## What to work on
Swap "ванную" for "кухню" in the stretch from the start of the rows through the line containing "понадобится купить еще одну ленту.", and return only those lines, with everything else left unchanged.

▼

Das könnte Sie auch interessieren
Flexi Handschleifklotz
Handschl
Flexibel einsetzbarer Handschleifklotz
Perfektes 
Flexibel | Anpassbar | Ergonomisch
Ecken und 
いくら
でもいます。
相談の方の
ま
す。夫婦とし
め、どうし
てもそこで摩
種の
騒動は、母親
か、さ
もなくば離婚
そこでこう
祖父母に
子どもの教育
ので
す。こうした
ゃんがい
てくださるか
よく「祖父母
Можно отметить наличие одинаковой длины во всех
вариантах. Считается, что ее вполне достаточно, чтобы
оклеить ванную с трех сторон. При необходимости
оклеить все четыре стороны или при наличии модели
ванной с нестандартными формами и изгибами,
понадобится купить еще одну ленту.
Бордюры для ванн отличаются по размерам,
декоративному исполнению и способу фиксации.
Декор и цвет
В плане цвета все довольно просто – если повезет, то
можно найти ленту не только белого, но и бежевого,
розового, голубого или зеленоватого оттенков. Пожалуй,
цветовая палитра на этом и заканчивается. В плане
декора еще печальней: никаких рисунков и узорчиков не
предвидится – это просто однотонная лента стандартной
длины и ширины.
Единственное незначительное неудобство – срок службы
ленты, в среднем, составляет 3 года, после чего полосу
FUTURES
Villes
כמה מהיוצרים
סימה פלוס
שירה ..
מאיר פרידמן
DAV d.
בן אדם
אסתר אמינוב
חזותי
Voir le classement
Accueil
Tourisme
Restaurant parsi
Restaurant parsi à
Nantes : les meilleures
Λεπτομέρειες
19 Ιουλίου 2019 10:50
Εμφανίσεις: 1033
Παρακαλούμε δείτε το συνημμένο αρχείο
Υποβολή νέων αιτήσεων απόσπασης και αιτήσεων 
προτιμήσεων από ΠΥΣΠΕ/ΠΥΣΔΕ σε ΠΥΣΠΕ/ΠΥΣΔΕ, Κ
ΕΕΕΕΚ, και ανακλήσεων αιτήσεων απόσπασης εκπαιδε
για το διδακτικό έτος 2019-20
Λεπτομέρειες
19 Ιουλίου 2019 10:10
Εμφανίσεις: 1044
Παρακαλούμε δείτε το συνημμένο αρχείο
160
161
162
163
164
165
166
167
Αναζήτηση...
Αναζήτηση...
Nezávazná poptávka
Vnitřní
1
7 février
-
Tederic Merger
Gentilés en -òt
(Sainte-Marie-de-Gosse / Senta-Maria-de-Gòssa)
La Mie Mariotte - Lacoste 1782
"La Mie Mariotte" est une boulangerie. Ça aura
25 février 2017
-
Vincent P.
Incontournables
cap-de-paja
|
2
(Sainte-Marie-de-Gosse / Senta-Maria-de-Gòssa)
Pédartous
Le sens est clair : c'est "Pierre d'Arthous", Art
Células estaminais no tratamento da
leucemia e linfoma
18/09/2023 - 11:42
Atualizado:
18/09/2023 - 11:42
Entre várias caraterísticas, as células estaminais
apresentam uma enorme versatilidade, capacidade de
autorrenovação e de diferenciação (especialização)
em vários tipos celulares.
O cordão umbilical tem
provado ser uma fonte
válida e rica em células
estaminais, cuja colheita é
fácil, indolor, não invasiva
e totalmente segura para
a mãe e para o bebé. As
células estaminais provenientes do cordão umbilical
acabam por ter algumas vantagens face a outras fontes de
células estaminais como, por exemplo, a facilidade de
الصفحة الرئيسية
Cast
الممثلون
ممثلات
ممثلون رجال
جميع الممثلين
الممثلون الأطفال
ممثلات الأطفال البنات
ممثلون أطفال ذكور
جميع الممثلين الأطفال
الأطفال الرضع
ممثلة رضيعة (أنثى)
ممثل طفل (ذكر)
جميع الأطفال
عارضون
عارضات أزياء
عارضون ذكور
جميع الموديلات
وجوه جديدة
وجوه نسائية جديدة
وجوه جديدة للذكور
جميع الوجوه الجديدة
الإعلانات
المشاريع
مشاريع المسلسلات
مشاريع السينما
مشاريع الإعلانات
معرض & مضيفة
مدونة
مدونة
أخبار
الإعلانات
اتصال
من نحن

▲

## Solution below
Das könnte Sie auch interessieren
Flexi Handschleifklotz
Handschl
Flexibel einsetzbarer Handschleifklotz
Perfektes 
Flexibel | Anpassbar | Ergonomisch
Ecken und 
いくら
でもいます。
相談の方の
ま
す。夫婦とし
め、どうし
てもそこで摩
種の
騒動は、母親
か、さ
もなくば離婚
そこでこう
祖父母に
子どもの教育
ので
す。こうした
ゃんがい
てくださるか
よく「祖父母
Можно отметить наличие одинаковой длины во всех
вариантах. Считается, что ее вполне достаточно, чтобы
оклеить кухню с трех сторон. При необходимости
оклеить все четыре стороны или при наличии модели
ванной с нестандартными формами и изгибами,
понадобится купить еще одну ленту.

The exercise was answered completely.